Fig. 2. Structural analysis of H7.HK1 and H7.HK2 in complex with H7 HA trimer.

a Cryo-EM structures of H7.HK1 and H7.HK2 bound to H7 HA in the head region. b Top view of alignment of H7.HK1 and H7.HK2 complex structures. c Surface presentation of the H7.HK1 epitope (orange) on H7 HA1, with interacting CDRs shown. d H7.HK1 heavy chain forms seven hydrogen bonds and one salt bridge with H7 HA1. e H7.HK1 light chain forms one additional hydrogen bond with H7 HA1, and the interactions are stabilized by hydrophobic residues on the periphery of the light chain interface. f Modeling published structures of H7 HA1-binding antibodies (PDB: 6II4, 6II8, 6II9, 5V2A) onto the H7.HK1 bound structure, with an escape mutation R57K (green) reported for mAb 07-5F01. Competition ELISA with biotinylated H7.HK2 binding to the H7 HA monomer, in which unlabeled competing mAbs were titrated at increasing concentrations to evaluate the effect on H7.HK2 binding. Source data is provided in the Source Data file. g Sequence analysis of N = 1,483 H7 HA1s revealed a conserved lateral patch that largely overlaps with the H7.HK1 epitope. h Modeling the binding site of human receptor analogue LSTc (red) based on a previous crystal structure (PDB: 4BSE) onto H7 from the H7.HK1 complex, showing that H7.HK1 does not compete with sialic acid on the adjacent protomer (black).

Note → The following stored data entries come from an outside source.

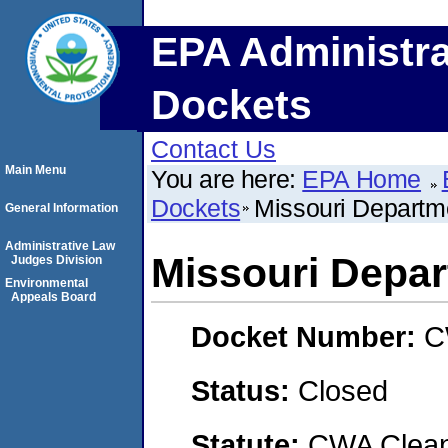
EPA Administra
Dockets
Contact Us
Main Menu
You are here:
EPA Home
Dockets
Missouri Departme
General Information
Administrative Law
Missouri Depar
Judges Division
Environmental
Appeals Board
Docket Number:
C
Status:
Closed
Statute:
CWA Clean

Alignment of the H7.HK1 complex with a previous crystal structure of H7 (PDB: 4BSE) shows that the 220-loop (pink) required for sialic acid binding (G218-G228) is disordered and would clash with the H7.HK1 light chain if it were present. Green asterisk symbol denotes the <2 Å clash between the CDR L1 N28 and the predicted location of P221 on HA1.